* QUOTED TEXT:
— Start —
Why This Matters for Security Engineers

This two-axis model — false positives and false negatives — is not just academic. It directly determines whether your security testing program is giving you an accurate picture of your exposure. A tool heavy on false positives drowns your team in noise. A tool heavy on false negatives gives you dangerous false confidence.

Neither failure is acceptable in production security programs. The experiment described in this talk was designed precisely to quantify both failure modes across manual penetration testing and automated scanners — and the results expose a significant accuracy gap that most teams are unaware of.

Actionable Takeaways

  • Adopt the measurement-tool mindset when evaluating any security testing service or product: explicitly ask vendors for false positive rate and false negative rate (or recall/precision metrics) — not just "number of vulnerabilities found."
  • When reviewing security reports, distinguish between confirmed true positives (verified findings) and unverified detections. A high finding count with no verification process is a red flag for false positive inflation.
  • Build accuracy benchmarks into your security testing program by periodically comparing tool output against a manually established ground truth for a representative application or component.

Common Pitfalls

  • Treating vulnerability count as a proxy for security posture — a tool that finds 500 unverified findings is not better than one that finds 100 confirmed vulnerabilities. Volume without accuracy is noise.
  • Assuming zero false negatives from automated tools. Most automated scanners have significant omission rates — missing vulnerabilities that genuinely exist on the target system.

CVSSF: An Exponential Risk Scoring Model to Replace Linear CVSS Comparisons

The Problem with CVSS as a Risk Comparison Tool

CVSS[1] (Common Vulnerability Scoring System) is the industry standard for scoring vulnerability severity — and for good reason. It provides an objective, consistent basis for assessing individual vulnerabilities. But when organizations use CVSS to compare and aggregate vulnerabilities, two critical problems emerge that undermine sound risk decision-making.

Problem 1: Linear Addition of Non-Linear Risk

CVSS scores are not linearly additive. A CVSS 10 vulnerability is not equivalent to two CVSS 5 vulnerabilities. Risk does not work that way. A critical remote code execution flaw is categorically different in impact from two medium-severity misconfigurations — but CVSS arithmetic treats them as equivalent. Organizations that sum CVSS scores to calculate “total risk” are performing a mathematically invalid operation that produces a meaningless number.

The mole analogy from the talk captures this clearly: one malignant melanoma is not the same as 39 benign moles, regardless of what the count says.
— End —
* RECORDS:
— Start —
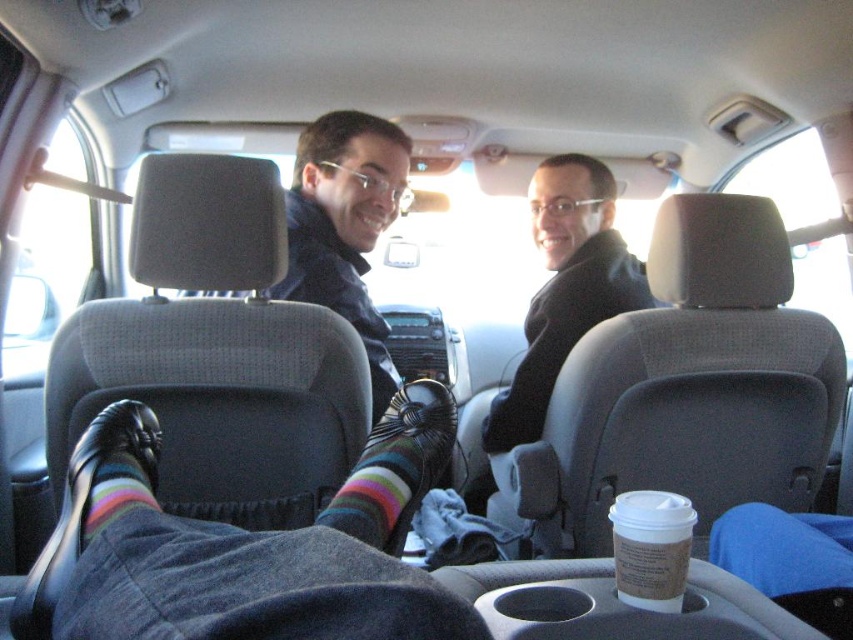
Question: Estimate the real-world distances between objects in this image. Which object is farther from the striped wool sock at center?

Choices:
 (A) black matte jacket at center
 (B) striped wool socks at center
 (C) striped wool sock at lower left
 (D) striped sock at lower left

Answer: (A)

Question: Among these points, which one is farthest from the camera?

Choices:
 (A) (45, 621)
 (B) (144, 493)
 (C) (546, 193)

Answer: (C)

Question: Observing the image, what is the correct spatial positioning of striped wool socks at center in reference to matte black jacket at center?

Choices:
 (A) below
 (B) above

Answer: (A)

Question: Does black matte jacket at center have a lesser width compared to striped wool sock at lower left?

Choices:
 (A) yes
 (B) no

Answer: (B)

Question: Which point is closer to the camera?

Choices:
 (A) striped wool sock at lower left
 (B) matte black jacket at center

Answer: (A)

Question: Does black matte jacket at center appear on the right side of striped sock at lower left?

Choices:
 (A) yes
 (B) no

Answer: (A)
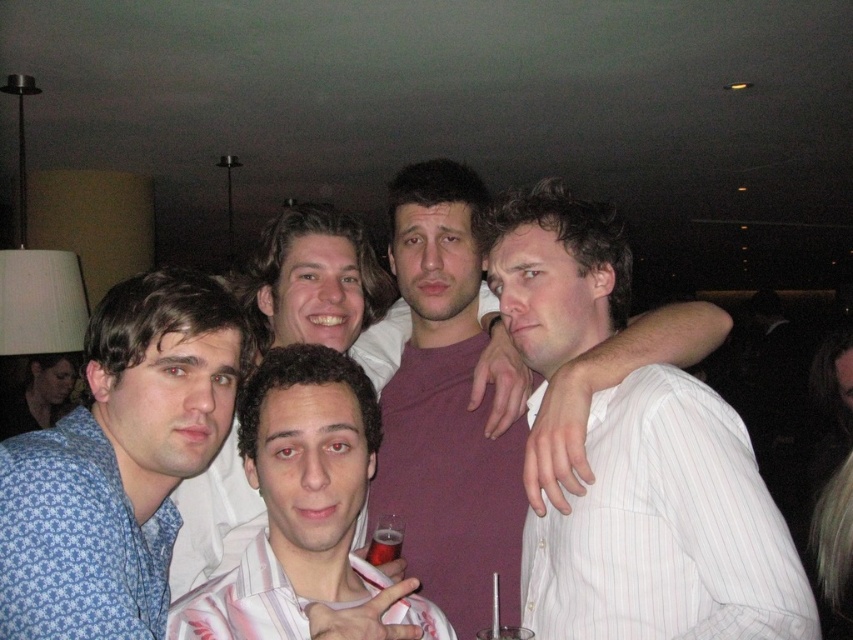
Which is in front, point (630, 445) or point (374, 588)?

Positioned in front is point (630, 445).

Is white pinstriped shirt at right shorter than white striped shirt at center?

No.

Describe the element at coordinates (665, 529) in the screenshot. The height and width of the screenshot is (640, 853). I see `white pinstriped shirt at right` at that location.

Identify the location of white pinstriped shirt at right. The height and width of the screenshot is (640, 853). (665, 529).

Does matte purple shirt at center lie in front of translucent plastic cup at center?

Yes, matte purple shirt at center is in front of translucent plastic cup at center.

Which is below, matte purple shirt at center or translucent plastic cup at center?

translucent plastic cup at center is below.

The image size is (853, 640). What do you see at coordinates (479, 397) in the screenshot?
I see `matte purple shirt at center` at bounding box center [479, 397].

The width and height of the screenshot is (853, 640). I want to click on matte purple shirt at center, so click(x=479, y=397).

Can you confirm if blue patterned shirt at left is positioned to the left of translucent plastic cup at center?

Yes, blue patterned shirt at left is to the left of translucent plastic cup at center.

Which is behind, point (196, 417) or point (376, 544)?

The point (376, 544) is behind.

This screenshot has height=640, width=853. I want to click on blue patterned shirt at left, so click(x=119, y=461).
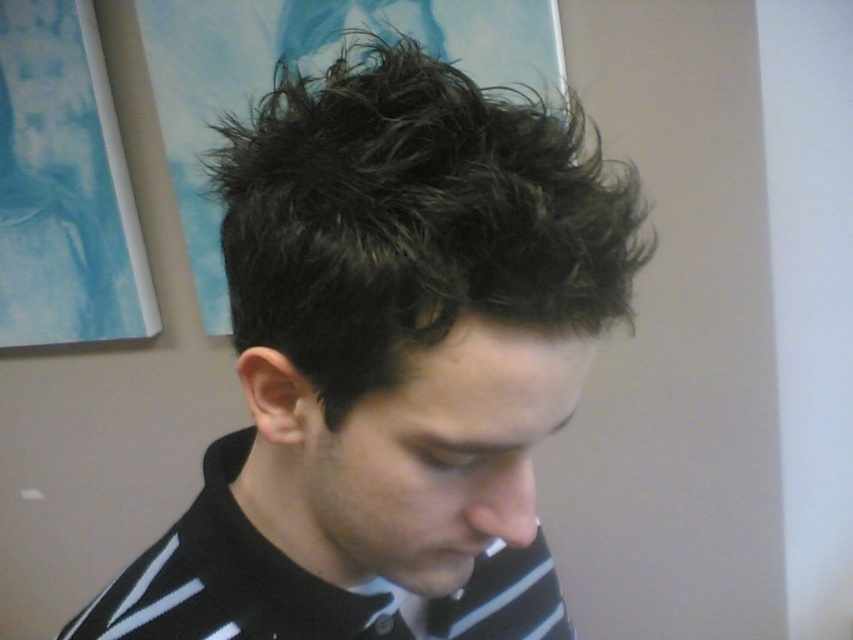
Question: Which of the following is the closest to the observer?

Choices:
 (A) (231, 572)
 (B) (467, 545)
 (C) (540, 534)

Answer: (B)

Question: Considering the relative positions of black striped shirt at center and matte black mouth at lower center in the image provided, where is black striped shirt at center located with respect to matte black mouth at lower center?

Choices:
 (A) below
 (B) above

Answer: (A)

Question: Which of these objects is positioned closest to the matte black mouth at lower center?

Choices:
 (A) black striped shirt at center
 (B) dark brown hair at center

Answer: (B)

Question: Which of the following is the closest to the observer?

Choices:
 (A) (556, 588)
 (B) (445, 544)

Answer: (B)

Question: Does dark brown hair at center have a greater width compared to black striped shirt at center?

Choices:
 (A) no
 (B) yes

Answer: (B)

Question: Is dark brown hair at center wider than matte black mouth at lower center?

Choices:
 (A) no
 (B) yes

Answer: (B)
— End —
— Start —
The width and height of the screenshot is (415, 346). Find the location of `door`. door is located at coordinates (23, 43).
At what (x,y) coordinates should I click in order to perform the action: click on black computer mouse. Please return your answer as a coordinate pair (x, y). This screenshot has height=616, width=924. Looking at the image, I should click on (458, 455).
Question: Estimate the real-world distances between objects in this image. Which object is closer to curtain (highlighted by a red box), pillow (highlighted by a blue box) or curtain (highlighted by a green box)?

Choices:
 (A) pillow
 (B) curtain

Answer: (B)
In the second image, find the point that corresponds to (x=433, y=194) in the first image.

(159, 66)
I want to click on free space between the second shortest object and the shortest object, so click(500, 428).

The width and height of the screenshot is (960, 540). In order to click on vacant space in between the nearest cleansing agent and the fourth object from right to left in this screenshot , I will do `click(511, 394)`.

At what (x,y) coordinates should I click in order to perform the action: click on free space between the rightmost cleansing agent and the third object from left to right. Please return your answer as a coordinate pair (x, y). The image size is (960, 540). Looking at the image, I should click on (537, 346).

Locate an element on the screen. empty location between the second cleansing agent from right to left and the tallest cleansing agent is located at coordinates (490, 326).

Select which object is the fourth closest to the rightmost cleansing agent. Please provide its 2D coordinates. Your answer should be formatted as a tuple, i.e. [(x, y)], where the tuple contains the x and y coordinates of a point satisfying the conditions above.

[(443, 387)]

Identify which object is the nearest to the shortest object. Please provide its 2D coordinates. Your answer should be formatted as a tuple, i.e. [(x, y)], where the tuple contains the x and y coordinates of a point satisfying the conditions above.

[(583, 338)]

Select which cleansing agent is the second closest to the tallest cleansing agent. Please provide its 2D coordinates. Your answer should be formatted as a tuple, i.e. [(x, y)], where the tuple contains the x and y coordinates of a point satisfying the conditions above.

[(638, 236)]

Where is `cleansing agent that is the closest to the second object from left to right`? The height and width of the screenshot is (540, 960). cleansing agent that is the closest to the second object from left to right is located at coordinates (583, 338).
— End —
* PARTS OF THE EXERCISE:
• 1. According to the security testing text, what does a tool heavy on false negatives give you?
• 2. In the security testing text, replace "industry standard" with "common benchmark" and write out the passage starting at "CVSSF: An Exponential" and ending at "sound risk decision-making.".
• 3. Render this sentence from the security testing text in Spanish: "Volume without accuracy is noise."
The two blocks of lines play no part in what is asked here.

* SOLUTIONS TO EACH TASK:
• 1. Dangerous false confidence.

• 2.
CVSSF: An Exponential Risk Scoring Model to Replace Linear CVSS Comparisons

The Problem with CVSS as a Risk Comparison Tool

CVSS[1] (Common Vulnerability Scoring System) is the common benchmark for scoring vulnerability severity — and for good reason. It provides an objective, consistent basis for assessing individual vulnerabilities. But when organizations use CVSS to compare and aggregate vulnerabilities, two critical problems emerge that undermine sound risk decision-making.

• 3. El volumen sin precisión es ruido.